Ильязд посмотрел с изумлением, не понимая оборота речи. В его голове промелькнула мысль: «Сумасшедший, он действительно сумасшедший».
А Озилио:
– Я вижу ваш гороскоп, неужели я не могу его нарушить, звёзды влияют, а не насилуют, движение планет, о, это всё сложнее, чем думается, нет, послушайте, я всё знаю, но я вам помогу одолеть судьбу. Поверьте, я, Озилио, – он вдруг встал, вытянувшись во весь свой огромный рост, измождённый, распяв руки, – я, Озилио, умею приказывать звёздам. Я знаю мудрость Лурии и мудрость Шабтая[116]. Я знаю, что каждый звук есть дух, и ночью, когда я впервые услышал ваш голос, я услышал в этом голосе такое, что вознаградило меня за долгие ожидания, останьтесь со мной. Я настрою вас [к] настоящей религии, не думайте, что религия не меняется, она прогрессирует совместно со звёздами, её оборот 25 764 года, я вам передам мою мудрость, которую мне некому передать. Кто вы, откуда вы вышли – забудьте об этом. Но вы должны мне помочь, я не всецело властен над вами, вы должны захотеть, мне недостаёт единицы, и тогда…
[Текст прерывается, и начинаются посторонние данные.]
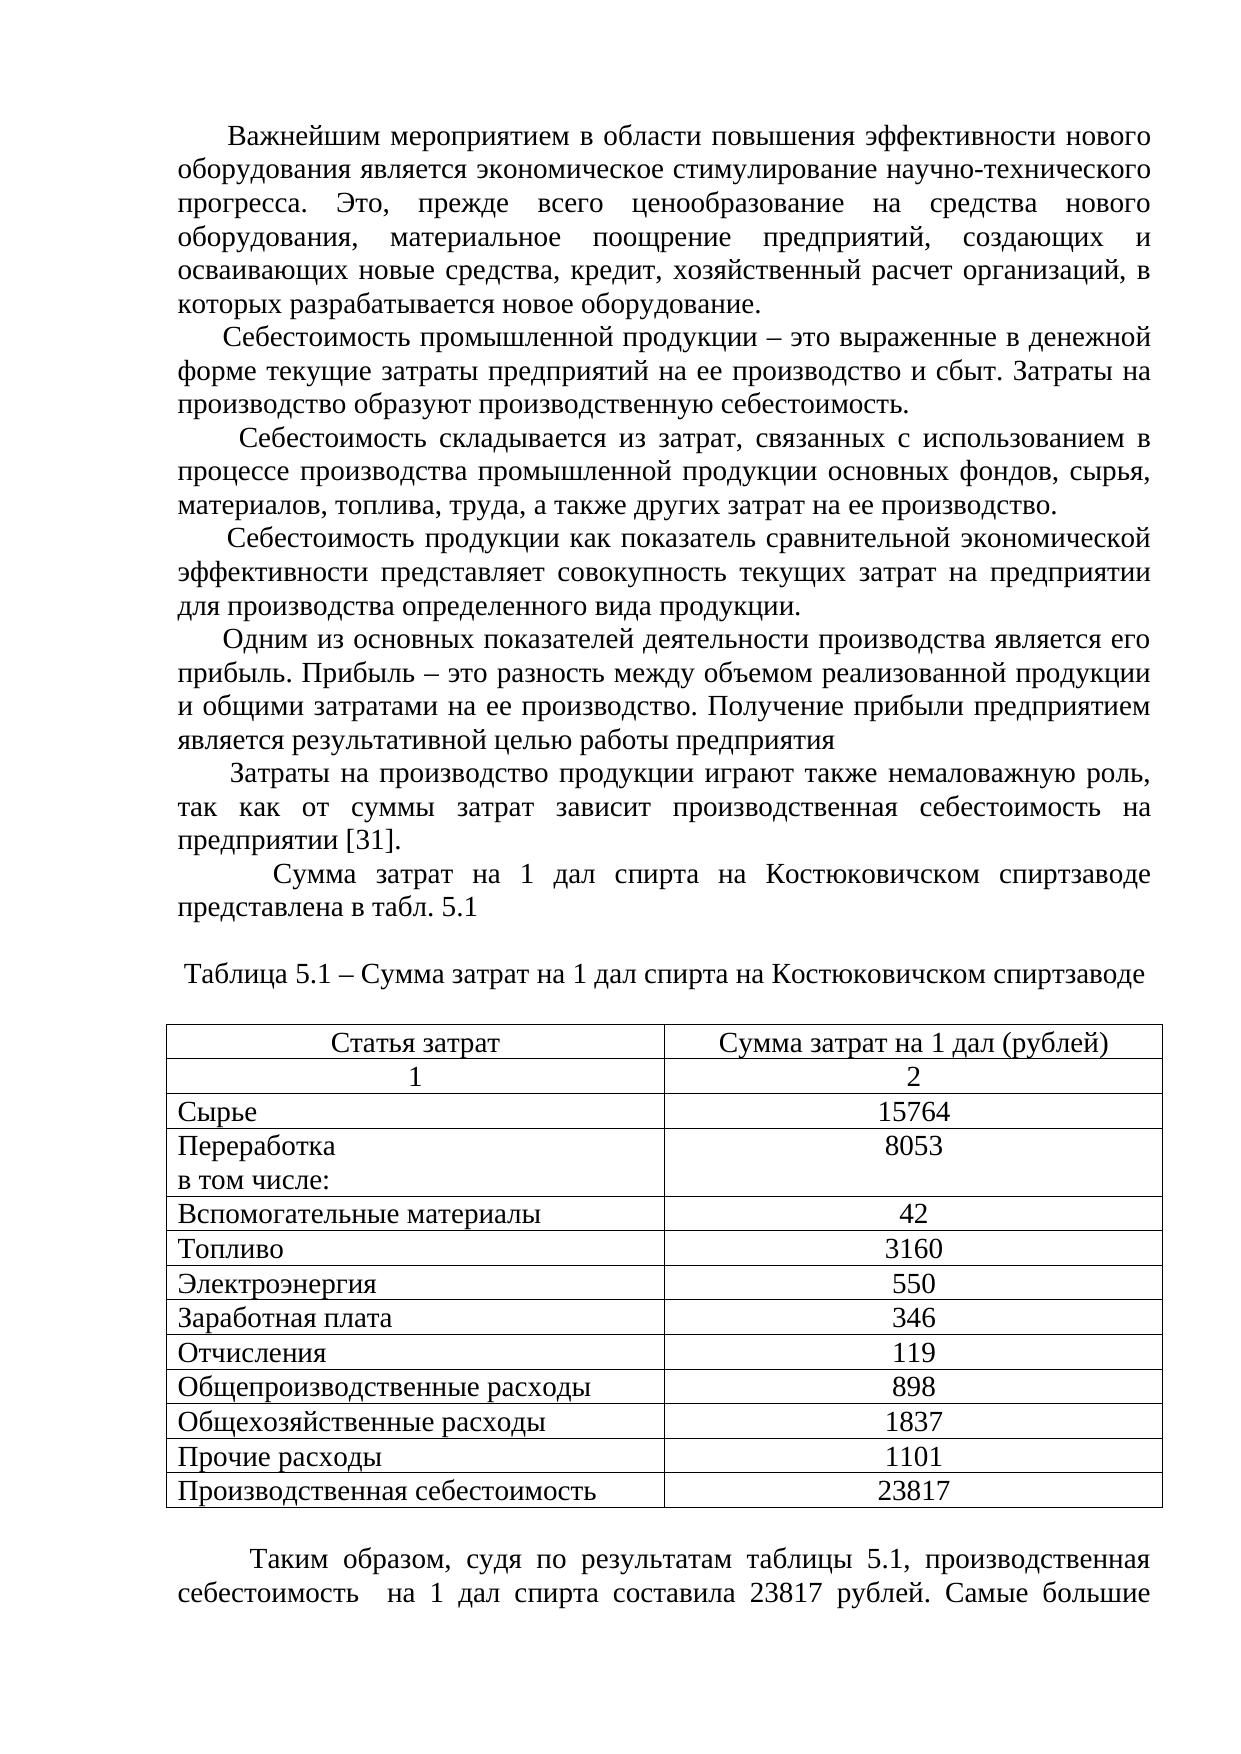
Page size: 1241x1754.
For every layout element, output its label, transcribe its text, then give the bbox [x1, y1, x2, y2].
Он метался по домику, всё более возбуждённый, тогда как Ильязд продолжал сидеть, погружённый во всё более мрачное молчание.
– Вы знаете, что нет большего сокровища, чем мудрость, а я его накопил в течение тысяч лет. Я вам предлагаю подлинную мудрость, а вы знаете, что моя мудрость подлинна, и призываю вас отказаться от вашего праздного любопытства. Мудрый не любопытен, мудрый не проходит с видом путешественника, осматривающего достопримечательности, как вы проходили мимо меня в течение стольких ночей. До чего я страдал от вашего невнимания! Но теперь вы со мной, вы у меня. Бросьте ваших русских, вы же уехали из России, чтобы никогда не возвращаться, я знаю, всё знаю, чтобы никогда не говорить по-русски, забыть, что вы русский. Вы христианин? нет, вы сами говорите, что нет. Вы мой, вы верный единой религии, великого, могучего, ужасного бога, имя которого из четырех букв[117].
Он повалился обратно на пол, ломая от отчаянья руки. Его тонкие, словно бескостные пальцы сгибались, точно бумага, а на лбу выступали капли крови[118]. В глазах появился ужас, смешанный с безысходным отчаяньем, и казалось, что Сумасшедший вот-вот упадёт замертво. Ильязд бросился к нему, встав на колени, взяв его руки в свои, успокаивая:
– Полноте, полноте, учитель, вспомните о чаше, если я должен погибнуть, и не пытайтесь вложить вашу мудрость в такой неустойчивый дом. Но я готов обещать вам всё что угодно, отказаться от всяких предприятий, если это вас обнадёжит. Что касается до русских, это даже не любопытство, это отвращение и стыд, так как на что-нибудь чистоплотное они не способны. А так как, кроме того, они ни на что не способны, то вообще из этого ничего не стоит. Я отрекаюсь, слышите, я больше не русский!